I did the usual Sunday chores for the rest of the morning before time to stirfry the veggies. There were so many of them that it took two pans. Served the stirfry over rice.

We watched a movie on DVD from the library, while I cooked the veggies..."First Dog," about a dog that gets separated from the President of the United States, and becomes friends with an orphan boy in a foster home. The boy encounters many adventures in his attempt to return the dog to the president.

After lunch and the movie, Mother headed to the couch for a nap. While she slept, Hubbie and I watched another movie on DVD from the library: "Big Miracle," based on a true incident of whales that get stuck under the ice in Alaska, and the people from over the world who come together to save them.

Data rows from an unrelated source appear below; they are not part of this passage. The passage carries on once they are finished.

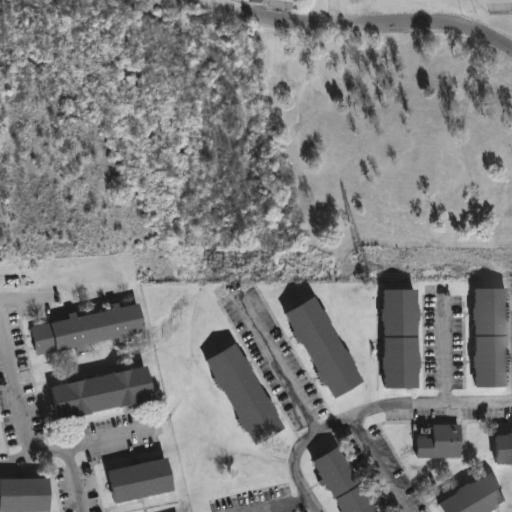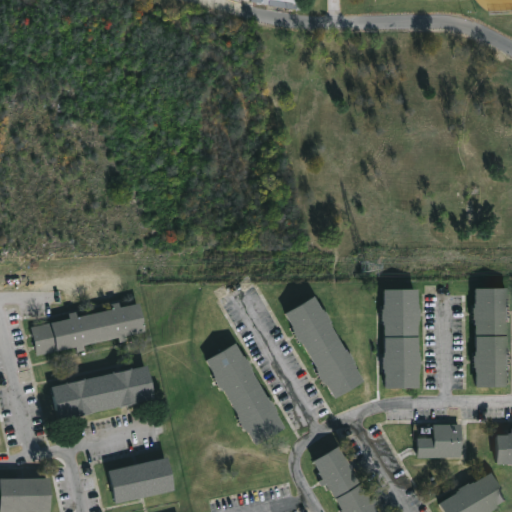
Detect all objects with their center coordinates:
road: (210, 1)
building: (278, 3)
building: (280, 3)
road: (364, 21)
park: (254, 134)
power tower: (358, 270)
road: (26, 300)
building: (83, 328)
building: (84, 330)
building: (487, 337)
building: (395, 338)
building: (488, 338)
building: (396, 339)
building: (318, 346)
building: (318, 347)
road: (444, 350)
road: (278, 362)
road: (16, 378)
building: (95, 392)
building: (241, 393)
building: (97, 394)
building: (241, 394)
road: (366, 415)
building: (436, 442)
building: (438, 443)
building: (500, 449)
building: (501, 449)
road: (75, 450)
road: (379, 464)
building: (134, 480)
building: (136, 481)
road: (76, 482)
building: (338, 482)
building: (340, 482)
building: (22, 494)
building: (22, 495)
building: (468, 497)
building: (471, 498)
road: (281, 504)
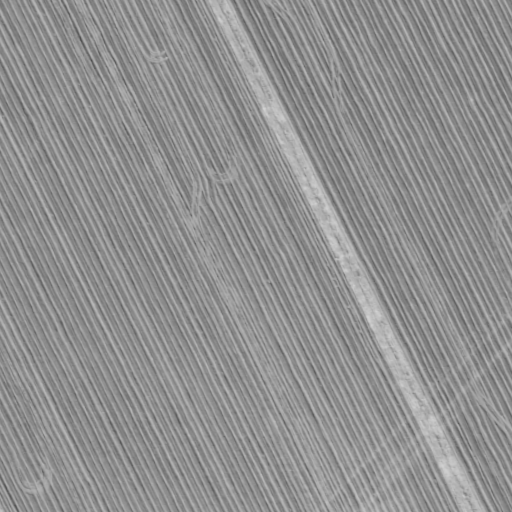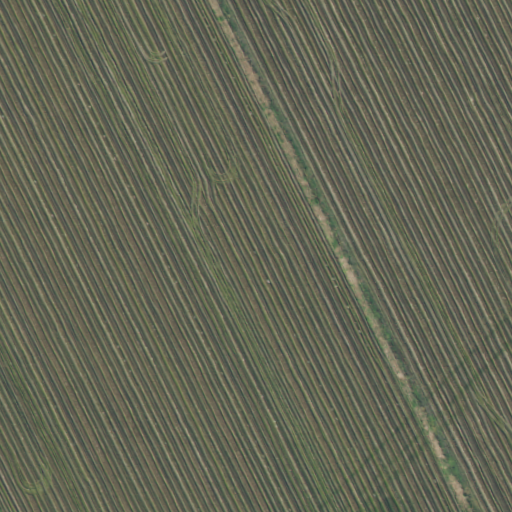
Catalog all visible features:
road: (409, 406)
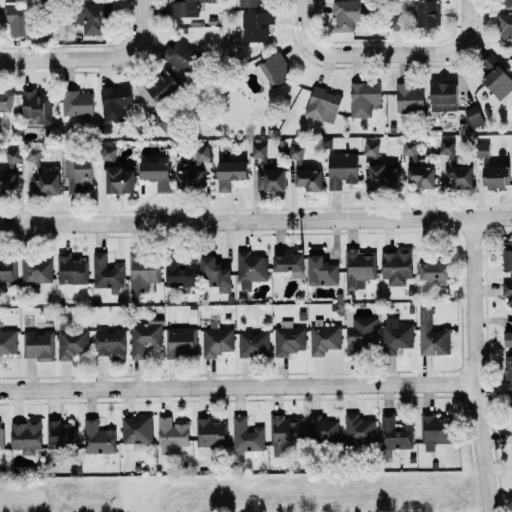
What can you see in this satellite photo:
building: (506, 1)
building: (249, 3)
building: (186, 7)
building: (427, 13)
building: (349, 14)
building: (19, 19)
building: (94, 19)
building: (398, 22)
building: (256, 25)
building: (505, 29)
road: (125, 52)
road: (450, 52)
road: (325, 54)
building: (182, 56)
road: (35, 60)
building: (273, 70)
building: (497, 78)
building: (158, 88)
building: (444, 96)
building: (409, 97)
building: (364, 98)
building: (115, 102)
building: (78, 103)
building: (323, 104)
building: (37, 107)
building: (474, 115)
building: (371, 148)
building: (483, 149)
building: (108, 152)
building: (14, 154)
building: (197, 157)
building: (418, 168)
building: (454, 168)
building: (342, 169)
building: (267, 170)
building: (305, 171)
building: (157, 173)
building: (230, 173)
building: (79, 174)
building: (42, 175)
building: (383, 176)
building: (496, 176)
building: (190, 178)
building: (118, 180)
building: (7, 182)
road: (256, 221)
building: (507, 256)
building: (288, 261)
building: (397, 266)
building: (359, 268)
building: (8, 269)
building: (37, 269)
building: (251, 269)
building: (322, 269)
building: (71, 270)
building: (144, 270)
building: (435, 270)
building: (179, 272)
building: (107, 273)
building: (215, 274)
building: (508, 290)
building: (362, 334)
building: (398, 334)
building: (432, 335)
building: (145, 337)
building: (507, 337)
building: (289, 338)
building: (325, 338)
building: (217, 339)
building: (8, 341)
building: (73, 341)
building: (181, 341)
building: (110, 342)
building: (254, 343)
building: (38, 345)
road: (479, 365)
building: (509, 370)
road: (239, 388)
building: (323, 428)
building: (359, 428)
building: (137, 429)
building: (436, 430)
building: (58, 433)
building: (395, 433)
building: (284, 434)
building: (172, 435)
building: (210, 435)
building: (247, 435)
building: (26, 436)
building: (99, 437)
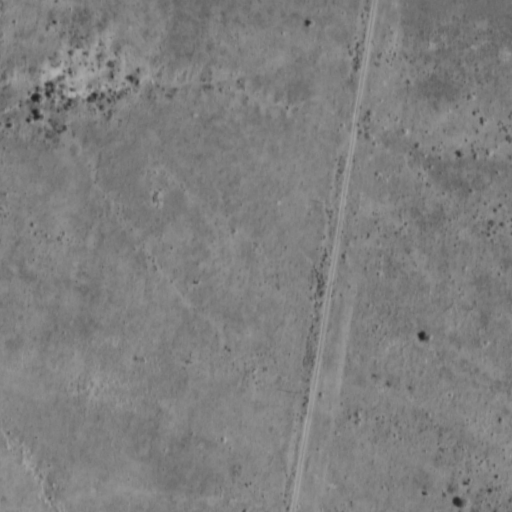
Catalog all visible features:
road: (297, 256)
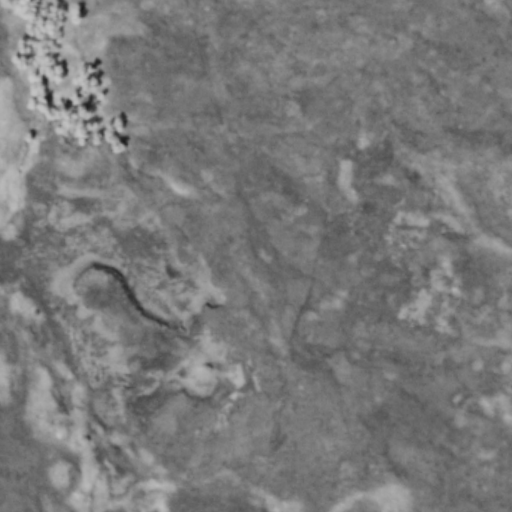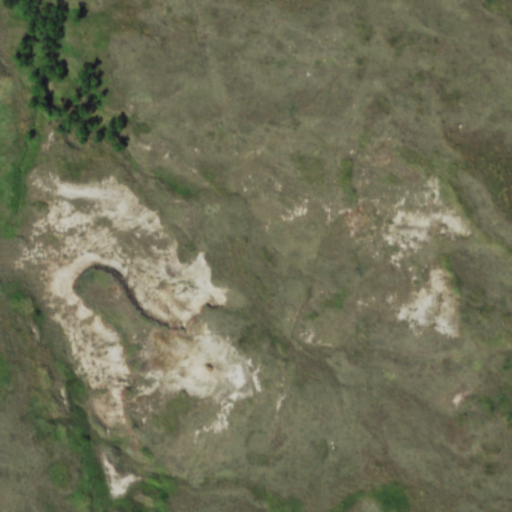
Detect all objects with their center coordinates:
road: (496, 485)
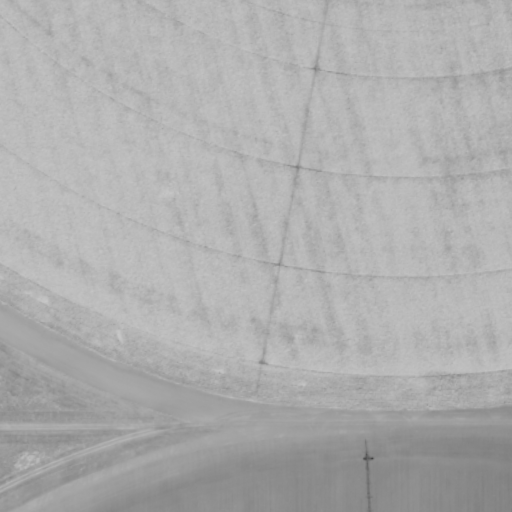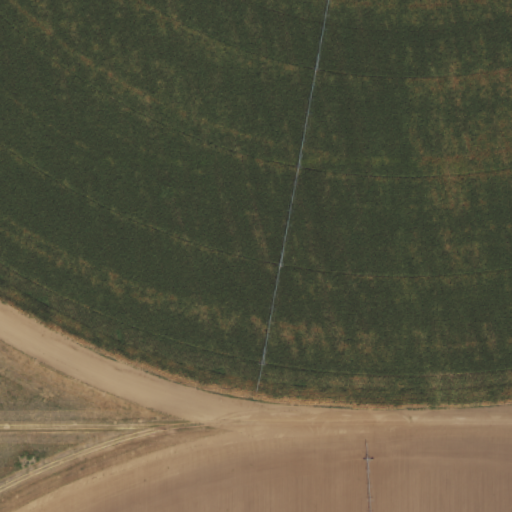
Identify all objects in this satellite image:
road: (256, 354)
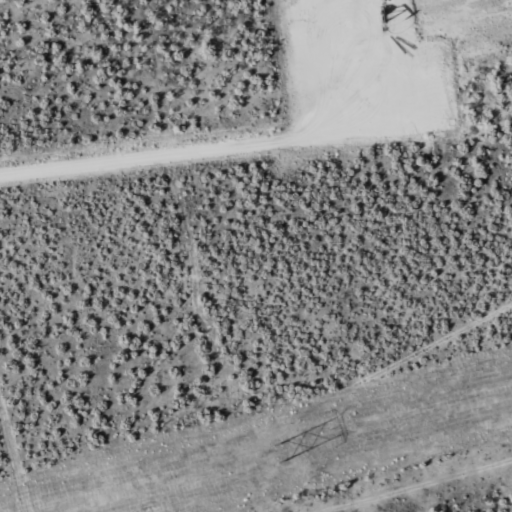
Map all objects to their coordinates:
power tower: (286, 448)
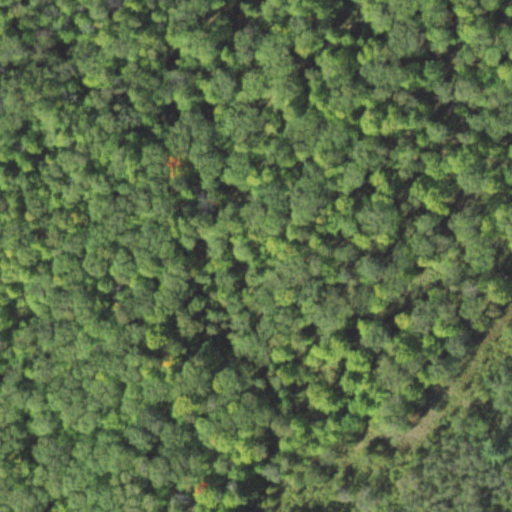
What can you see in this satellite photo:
road: (292, 88)
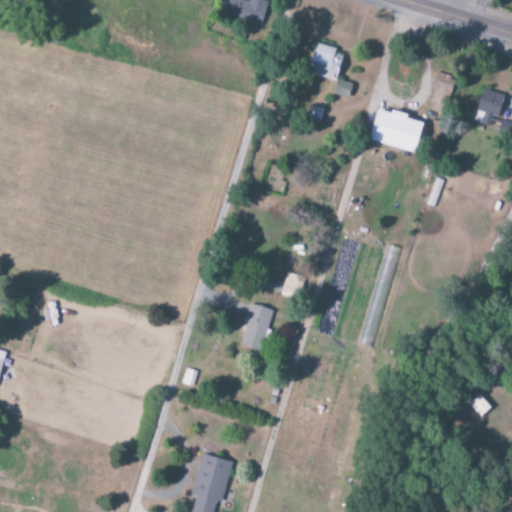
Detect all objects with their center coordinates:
building: (243, 11)
road: (456, 15)
building: (324, 63)
building: (341, 90)
building: (440, 93)
building: (488, 107)
building: (394, 131)
road: (210, 256)
building: (291, 286)
building: (254, 328)
building: (1, 357)
building: (208, 483)
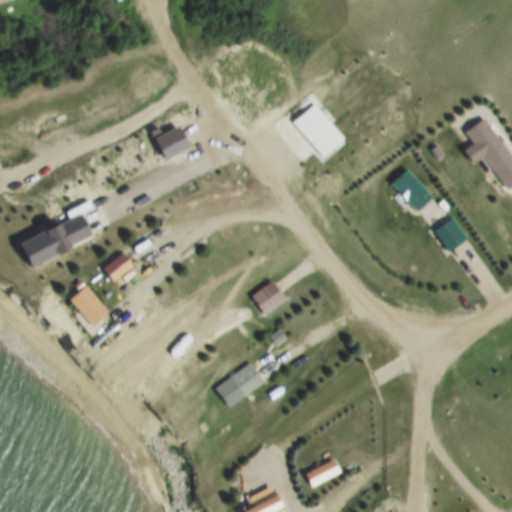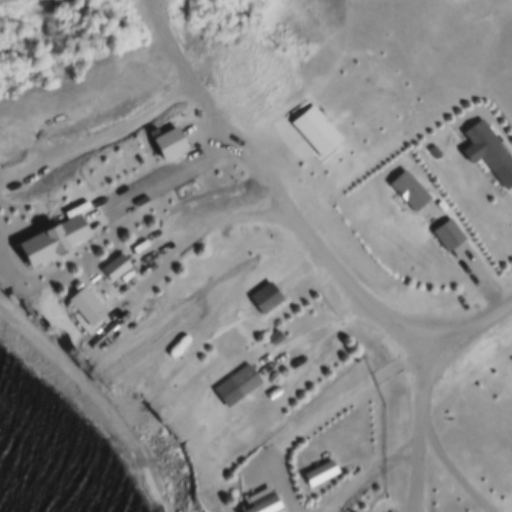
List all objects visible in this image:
building: (319, 131)
building: (319, 131)
building: (174, 144)
building: (485, 152)
building: (489, 152)
building: (410, 190)
building: (410, 191)
road: (280, 201)
road: (211, 224)
building: (449, 235)
building: (449, 235)
building: (63, 237)
building: (55, 241)
building: (119, 265)
building: (121, 269)
road: (163, 270)
road: (299, 271)
building: (271, 296)
building: (267, 297)
building: (94, 304)
building: (92, 307)
road: (486, 318)
building: (276, 337)
road: (403, 358)
building: (249, 378)
building: (237, 384)
road: (418, 415)
building: (269, 500)
building: (263, 502)
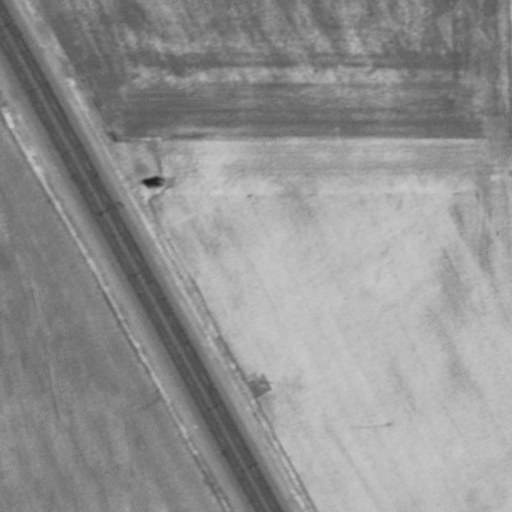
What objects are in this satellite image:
crop: (335, 220)
road: (133, 268)
crop: (74, 377)
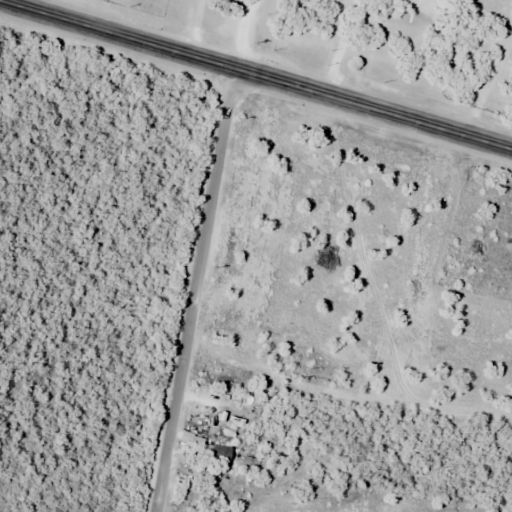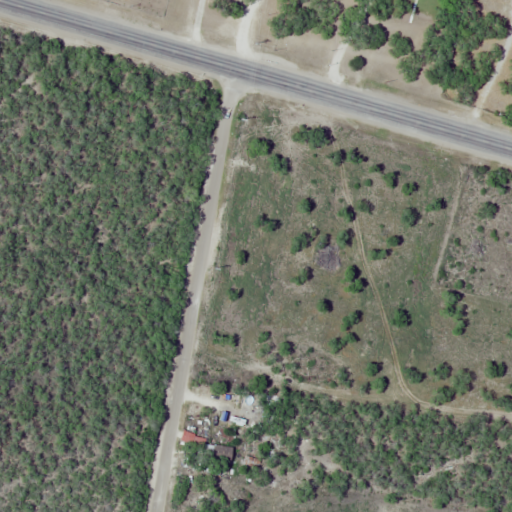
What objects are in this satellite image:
road: (255, 74)
road: (195, 290)
building: (214, 452)
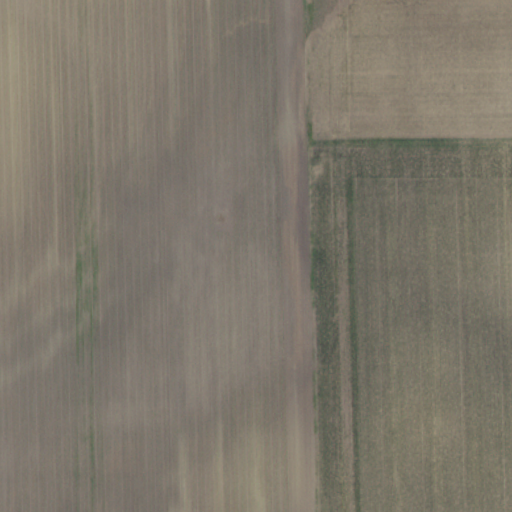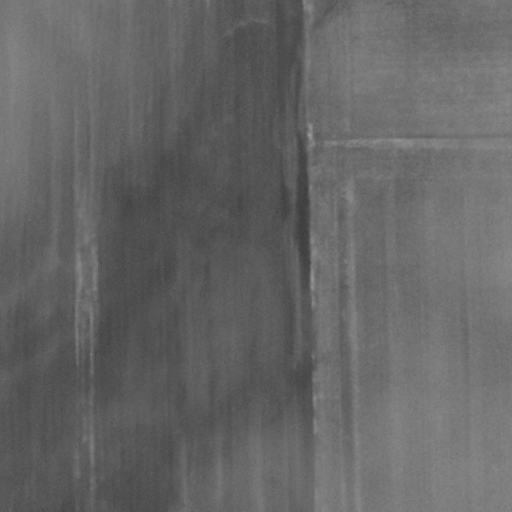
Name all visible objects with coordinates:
crop: (256, 256)
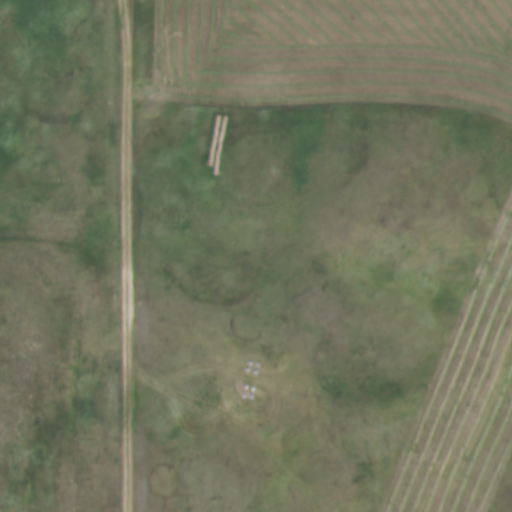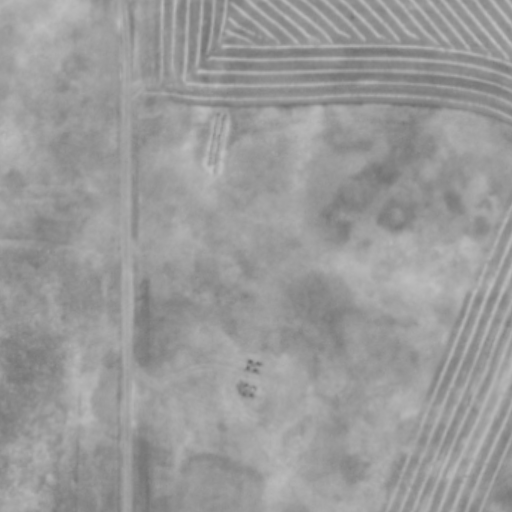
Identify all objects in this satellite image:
road: (125, 256)
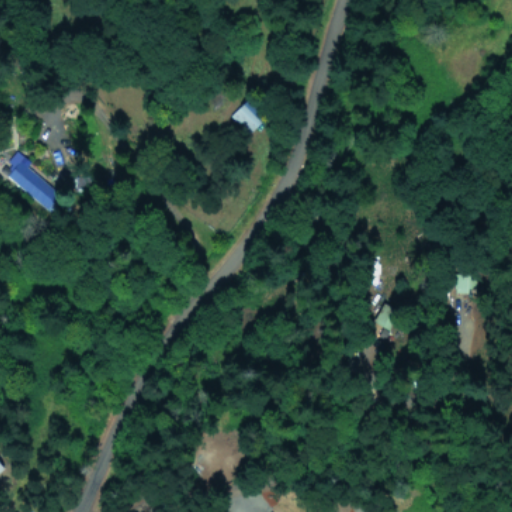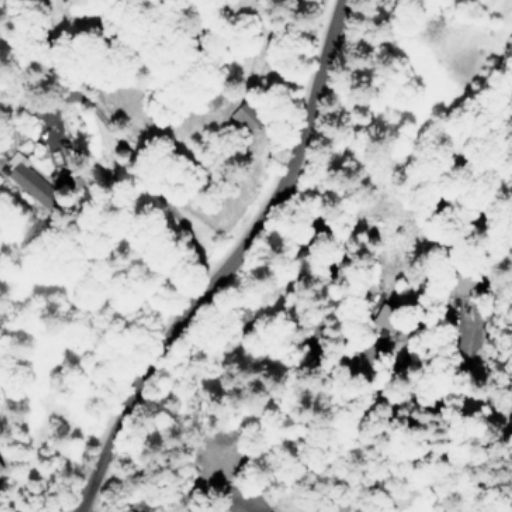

A third movie we watched from the library was "4400." This was a the complete first season of a TV series that ran for four years. Don't know if the library has the rest of the series.

The premise is that aliens deliver 4400 people to the earth in a ball of light. The people have been gone various numbers of years, but have stayed the age they were when abducted, and now they have super powers. Naturally, here on earth, things have moved on.

During the show, I switched purses from my summer one to my winter one. This required dumping a lot of stuff out of both and reassessing my need to carry some of it. Discarded junk from both purses, but the winter one is still too heavy. I won't want to carry it with me everywhere. I'll have to learn to take what I absolutely need from it and transfer it to a small purse when I shop.

Mother woke up around 3:30, while the "4400" show was playing. She was ready to go home at 4:30, so I accompanied her.

Spent the rest of the evening in front of TV. That was a lot of TV for one day, but I didn't sit like a slug in front of it all day. I was up and down, doing this and that, including finishing a congratulations card for my student, and finding a gift (an autumn scented reed diffuser), and a gift bag and tissue paper. I found a bag that says "Super Star" on the front, which I think will amuse the student.

I also created a fall arrangement on top of the wicker chest of drawers in the living room. I filled a paper twist basket, that Mother made several years ago, with Indian corn, and a couple of the miniature pumpkins I bought at the pumpkin patch. Then placed two miniature straw bales next to the basket, and topped and surrounded them with the other miniature pumpkins. A swan gourd I bought last year completed the arrangement.